A critical statistical issue here is thow to handle your outcome measure. Unless it's a continuous measure, ANOVA would not be a good choice. For example, if you are marking recognitions as either "right" or "wrong," then you would want to use a generalized linear multiple regression model, e.g. logistic regression, to evaluate your results. If you are interested in which incorrect choices tend to be made, you could consider a multinomial output model with the "correct" emotion for each case as a predictor; that might require a lot of data, however.
As an ANOVA model can be represented as a multiple regression model with continuous outcomes, the logic with a generalized model like logistic regression can be similar to ANOVA. There are similar tests for things like significance of interactions, based on model log-likelihood comparisons rather than variance-based ANOVA F-tests, often called "anova" tests even if they might not technically be considered such.
The "interactions to look for" are more a matter of what questions you are trying to answer than of statistics per se. For example, when you ask:
If there is a difference between each emotion on the emotion recognition task.

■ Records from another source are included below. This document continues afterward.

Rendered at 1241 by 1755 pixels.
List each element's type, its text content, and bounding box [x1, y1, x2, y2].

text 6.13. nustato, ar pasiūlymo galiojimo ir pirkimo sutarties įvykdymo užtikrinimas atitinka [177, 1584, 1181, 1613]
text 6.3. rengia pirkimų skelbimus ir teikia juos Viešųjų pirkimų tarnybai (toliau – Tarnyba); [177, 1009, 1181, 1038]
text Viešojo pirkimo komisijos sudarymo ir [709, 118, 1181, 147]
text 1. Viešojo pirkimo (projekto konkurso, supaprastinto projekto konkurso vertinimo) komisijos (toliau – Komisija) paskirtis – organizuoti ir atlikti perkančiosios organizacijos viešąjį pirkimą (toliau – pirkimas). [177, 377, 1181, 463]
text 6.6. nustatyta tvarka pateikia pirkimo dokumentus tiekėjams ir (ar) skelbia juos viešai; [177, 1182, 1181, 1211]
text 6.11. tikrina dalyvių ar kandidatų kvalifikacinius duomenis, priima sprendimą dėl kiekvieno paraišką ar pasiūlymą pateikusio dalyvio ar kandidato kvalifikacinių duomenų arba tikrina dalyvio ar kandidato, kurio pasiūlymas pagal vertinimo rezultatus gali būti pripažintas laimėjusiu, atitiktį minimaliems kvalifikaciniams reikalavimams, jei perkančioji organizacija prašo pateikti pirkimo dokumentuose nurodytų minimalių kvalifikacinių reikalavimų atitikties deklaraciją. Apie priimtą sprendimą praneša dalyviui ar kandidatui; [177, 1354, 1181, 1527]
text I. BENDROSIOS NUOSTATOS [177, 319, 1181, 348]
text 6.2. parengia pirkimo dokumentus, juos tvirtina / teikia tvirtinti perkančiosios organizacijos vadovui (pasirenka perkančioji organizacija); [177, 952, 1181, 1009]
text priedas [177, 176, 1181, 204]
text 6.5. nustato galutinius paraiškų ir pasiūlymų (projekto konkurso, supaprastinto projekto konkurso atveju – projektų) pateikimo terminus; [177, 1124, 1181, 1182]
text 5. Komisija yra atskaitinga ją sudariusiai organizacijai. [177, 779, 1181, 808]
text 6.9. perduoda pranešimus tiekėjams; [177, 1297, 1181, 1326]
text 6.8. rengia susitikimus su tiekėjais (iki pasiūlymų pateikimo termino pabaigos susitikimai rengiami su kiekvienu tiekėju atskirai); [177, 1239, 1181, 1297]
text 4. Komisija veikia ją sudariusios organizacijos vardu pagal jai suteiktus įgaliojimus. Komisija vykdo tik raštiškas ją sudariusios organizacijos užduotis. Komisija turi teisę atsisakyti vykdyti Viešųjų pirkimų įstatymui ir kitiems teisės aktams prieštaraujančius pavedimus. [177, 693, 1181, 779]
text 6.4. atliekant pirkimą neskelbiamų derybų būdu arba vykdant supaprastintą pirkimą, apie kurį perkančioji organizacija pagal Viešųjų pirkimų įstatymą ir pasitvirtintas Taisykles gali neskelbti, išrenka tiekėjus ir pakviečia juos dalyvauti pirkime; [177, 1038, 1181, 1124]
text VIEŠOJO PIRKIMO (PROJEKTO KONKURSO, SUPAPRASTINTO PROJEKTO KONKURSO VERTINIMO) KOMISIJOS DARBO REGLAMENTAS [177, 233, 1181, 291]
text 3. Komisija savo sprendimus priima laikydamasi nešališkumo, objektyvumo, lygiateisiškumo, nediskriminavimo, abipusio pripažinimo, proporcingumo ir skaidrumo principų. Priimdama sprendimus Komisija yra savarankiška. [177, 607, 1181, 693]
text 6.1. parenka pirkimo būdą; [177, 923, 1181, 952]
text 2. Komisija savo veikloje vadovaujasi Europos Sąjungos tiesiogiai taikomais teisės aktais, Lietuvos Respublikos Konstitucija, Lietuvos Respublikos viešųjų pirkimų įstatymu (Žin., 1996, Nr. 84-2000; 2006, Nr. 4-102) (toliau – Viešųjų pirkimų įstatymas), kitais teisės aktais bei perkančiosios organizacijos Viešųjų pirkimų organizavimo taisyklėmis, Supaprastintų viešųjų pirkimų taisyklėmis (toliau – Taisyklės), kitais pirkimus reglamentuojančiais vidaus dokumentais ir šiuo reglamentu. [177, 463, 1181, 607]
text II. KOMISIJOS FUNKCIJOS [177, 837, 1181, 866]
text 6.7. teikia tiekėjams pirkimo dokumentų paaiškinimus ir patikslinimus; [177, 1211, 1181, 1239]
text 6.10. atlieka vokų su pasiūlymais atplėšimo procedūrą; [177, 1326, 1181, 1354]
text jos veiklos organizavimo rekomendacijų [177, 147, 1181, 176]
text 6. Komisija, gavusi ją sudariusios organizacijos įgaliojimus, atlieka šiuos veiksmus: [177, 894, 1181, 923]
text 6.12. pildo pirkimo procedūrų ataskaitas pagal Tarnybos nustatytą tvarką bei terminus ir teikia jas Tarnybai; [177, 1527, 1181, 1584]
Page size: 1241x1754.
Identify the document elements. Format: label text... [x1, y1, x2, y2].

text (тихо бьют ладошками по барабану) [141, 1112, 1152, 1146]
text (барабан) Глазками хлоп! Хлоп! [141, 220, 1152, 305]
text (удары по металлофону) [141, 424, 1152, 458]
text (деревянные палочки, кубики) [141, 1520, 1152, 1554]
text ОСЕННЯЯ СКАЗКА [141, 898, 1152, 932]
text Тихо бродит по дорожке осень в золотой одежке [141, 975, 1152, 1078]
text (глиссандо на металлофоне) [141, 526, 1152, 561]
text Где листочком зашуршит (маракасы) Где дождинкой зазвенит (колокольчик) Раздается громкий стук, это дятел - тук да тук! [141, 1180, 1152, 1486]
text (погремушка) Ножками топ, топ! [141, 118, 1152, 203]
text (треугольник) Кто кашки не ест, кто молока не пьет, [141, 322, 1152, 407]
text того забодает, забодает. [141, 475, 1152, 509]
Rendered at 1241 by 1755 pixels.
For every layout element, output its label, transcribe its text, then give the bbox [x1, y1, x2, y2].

do you care about potential differences between neurotypical and autistic Groups in terms of the between-emotions comparisons? If so, there needs to be an
Emotion:Group interaction term.
Do you care about differences of the between-emotions comparisons with respect to stimulation versus not? Then there needs to be an
Emotion:Stimulation interaction. Do you care about whether the
Emotion:Stimulation interaction depends on the neurotypical/autistic Group? Then you need the 3-way
Do you suspect that there might be a learning component, such that results of the second session would differ for an individual even if the Stimulation were the same? Then your model would have to include a marker for the actual session, too.
Finally, I caution against your using the term "post-hoc tests" in this context. That term is generally used for tests specified after you see the initial results. What you are doing now is to pre-specify critical hypotheses of interest without seeing the data, the best practice and a very wise choice.